Paul Crowley Apr 8, 2023, 3:36 PM
11 points
3
in reply to: Nik Samoylov’s comment on: Campaign for AI Safety: Please join me
Don’t let your firm opinion get in the way of talking to people before you act. It was Elon’s determination to act before talking to anyone that led to the creation of OpenAI, which seems to have sealed humanity’s fate.

Paul Crowley Mar 2, 2023, 7:06 PM
7 points
5
in reply to: Igor Ivanov’s comment on: Fighting without hope
This is explicitly the discussion the OP asked to avoid.

Paul Crowley Jul 29, 2022, 8:21 PM
2 points
in reply to: gordonst’s comment on: Nonprofit Boards are Weird
This is true whether we adopt my original idea that each board member keeps what they learn from these conversations entirely to themselves, or Ben’s better proposed modification that it’s confidential but can be shared with the whole board.

Paul Crowley Jun 24, 2022, 2:29 AM
10 points
0
on: Nonprofit Boards are Weird
Perhaps this is a bad idea, but it has occurred to me that if I were a board member, I would want to quite frequently have confidential conversations with randomly selected employees.

Paul Crowley May 9, 2022, 7:58 PM
5 points
in reply to: Quintin Pope’s comment on: Is there a convenient way to make “sealed” predictions?
For cryptographic security, I would use HMAC with a random key. Then to reveal, you publish both the message and the key. This eg allows you to securely commit to a one character message like “Y”.

Paul Crowley Jan 23, 2022, 12:01 AM
11 points
in reply to: Shmi’s comment on: A one-question Turing test for GPT-3
I sincerely doubt very many people would propose mayonnaise!
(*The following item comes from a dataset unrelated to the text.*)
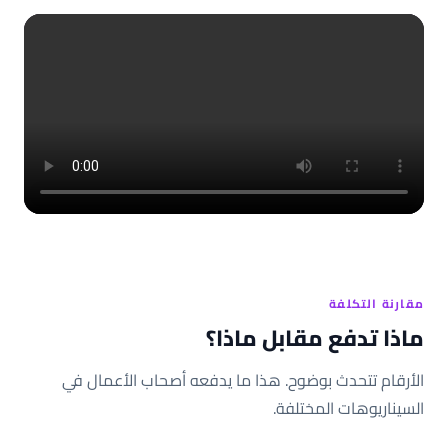
beau_visage_1
مقارنة التكلفة
ماذا تدفع مقابل ماذا؟
الأرقام تتحدث بوضوح. هذا ما يدفعه أصحاب الأعمال في
السيناريوهات المختلفة.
Paul Crowley Dec 28, 2021, 1:00 AM
6 points
in reply to: Gunnar_Zarncke’s comment on: Internet Literacy Atrophy
The idea is that I can do all this from my browser, including writing the code.

Paul Crowley Dec 27, 2021, 11:17 PM
2 points
in reply to: Gunnar_Zarncke’s comment on: Internet Literacy Atrophy
I’m not sure I see how this resembles what I described?

Paul Crowley Dec 26, 2021, 8:16 PM
9 points
in reply to: jbash’s comment on: Internet Literacy Atrophy
I would love a web-based tool that allowed me to enter data in a spreadsheet-like way, present it in a spreadsheet-like way, but use code to bridge the two.